■ Region annotation records:

####################

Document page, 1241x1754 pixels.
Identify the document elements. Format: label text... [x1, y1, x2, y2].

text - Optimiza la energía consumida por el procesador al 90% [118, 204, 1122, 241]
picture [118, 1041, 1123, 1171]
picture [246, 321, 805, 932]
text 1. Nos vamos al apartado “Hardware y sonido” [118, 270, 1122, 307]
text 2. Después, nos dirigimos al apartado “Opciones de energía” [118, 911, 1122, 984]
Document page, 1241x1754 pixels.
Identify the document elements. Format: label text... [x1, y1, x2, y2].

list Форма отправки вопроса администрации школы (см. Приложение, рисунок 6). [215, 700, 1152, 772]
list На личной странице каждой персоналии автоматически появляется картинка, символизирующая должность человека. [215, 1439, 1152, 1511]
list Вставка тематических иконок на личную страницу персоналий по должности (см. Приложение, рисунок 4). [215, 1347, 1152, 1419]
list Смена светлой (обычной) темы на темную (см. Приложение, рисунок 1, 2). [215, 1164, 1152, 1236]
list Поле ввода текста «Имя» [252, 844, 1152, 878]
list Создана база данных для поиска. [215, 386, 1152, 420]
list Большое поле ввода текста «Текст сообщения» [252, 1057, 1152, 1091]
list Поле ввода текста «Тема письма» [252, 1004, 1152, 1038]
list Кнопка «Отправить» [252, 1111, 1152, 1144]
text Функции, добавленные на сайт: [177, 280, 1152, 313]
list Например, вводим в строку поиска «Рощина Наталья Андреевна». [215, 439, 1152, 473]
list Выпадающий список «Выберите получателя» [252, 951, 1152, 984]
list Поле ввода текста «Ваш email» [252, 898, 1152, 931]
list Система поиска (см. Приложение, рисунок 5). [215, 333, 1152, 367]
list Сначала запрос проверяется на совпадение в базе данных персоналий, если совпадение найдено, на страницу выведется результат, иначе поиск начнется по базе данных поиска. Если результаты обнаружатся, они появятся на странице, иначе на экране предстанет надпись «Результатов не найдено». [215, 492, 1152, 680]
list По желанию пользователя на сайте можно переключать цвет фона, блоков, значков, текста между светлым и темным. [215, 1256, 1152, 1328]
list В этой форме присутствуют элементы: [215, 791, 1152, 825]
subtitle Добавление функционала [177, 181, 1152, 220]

####################

■ Given exercise: Give every line of the material above as a Markdown table, leaving out blank lines, with a column "No." for the row number and a column "Line" for the line itself.

■ Reply to the exercise:
| No. | Line |
|---|---|
| 1 | Document page, 1241x1754 pixels. |
| 2 | Identify the document elements. Format: label text... [x1, y1, x2, y2]. |
| 3 | text - Optimiza la energía consumida por el procesador al 90% [118, 204, 1122, 241] |
| 4 | picture [118, 1041, 1123, 1171] |
| 5 | picture [246, 321, 805, 932] |
| 6 | text 1. Nos vamos al apartado “Hardware y sonido” [118, 270, 1122, 307] |
| 7 | text 2. Después, nos dirigimos al apartado “Opciones de energía” [118, 911, 1122, 984] |
| 8 | Document page, 1241x1754 pixels. |
| 9 | Identify the document elements. Format: label text... [x1, y1, x2, y2]. |
| 10 | list Форма отправки вопроса администрации школы (см. Приложение, рисунок 6). [215, 700, 1152, 772] |
| 11 | list На личной странице каждой персоналии автоматически появляется картинка, символизирующая должность человека. [215, 1439, 1152, 1511] |
| 12 | list Вставка тематических иконок на личную страницу персоналий по должности (см. Приложение, рисунок 4). [215, 1347, 1152, 1419] |
| 13 | list Смена светлой (обычной) темы на темную (см. Приложение, рисунок 1, 2). [215, 1164, 1152, 1236] |
| 14 | list Поле ввода текста «Имя» [252, 844, 1152, 878] |
| 15 | list Создана база данных для поиска. [215, 386, 1152, 420] |
| 16 | list Большое поле ввода текста «Текст сообщения» [252, 1057, 1152, 1091] |
| 17 | list Поле ввода текста «Тема письма» [252, 1004, 1152, 1038] |
| 18 | list Кнопка «Отправить» [252, 1111, 1152, 1144] |
| 19 | text Функции, добавленные на сайт: [177, 280, 1152, 313] |
| 20 | list Например, вводим в строку поиска «Рощина Наталья Андреевна». [215, 439, 1152, 473] |
| 21 | list Выпадающий список «Выберите получателя» [252, 951, 1152, 984] |
| 22 | list Поле ввода текста «Ваш email» [252, 898, 1152, 931] |
| 23 | list Система поиска (см. Приложение, рисунок 5). [215, 333, 1152, 367] |
| 24 | list Сначала запрос проверяется на совпадение в базе данных персоналий, если совпадение найдено, на страницу выведется результат, иначе поиск начнется по базе данных поиска. Если результаты обнаружатся, они появятся на странице, иначе на экране предстанет надпись «Результатов не найдено». [215, 492, 1152, 680] |
| 25 | list По желанию пользователя на сайте можно переключать цвет фона, блоков, значков, текста между светлым и темным. [215, 1256, 1152, 1328] |
| 26 | list В этой форме присутствуют элементы: [215, 791, 1152, 825] |
| 27 | subtitle Добавление функционала [177, 181, 1152, 220] |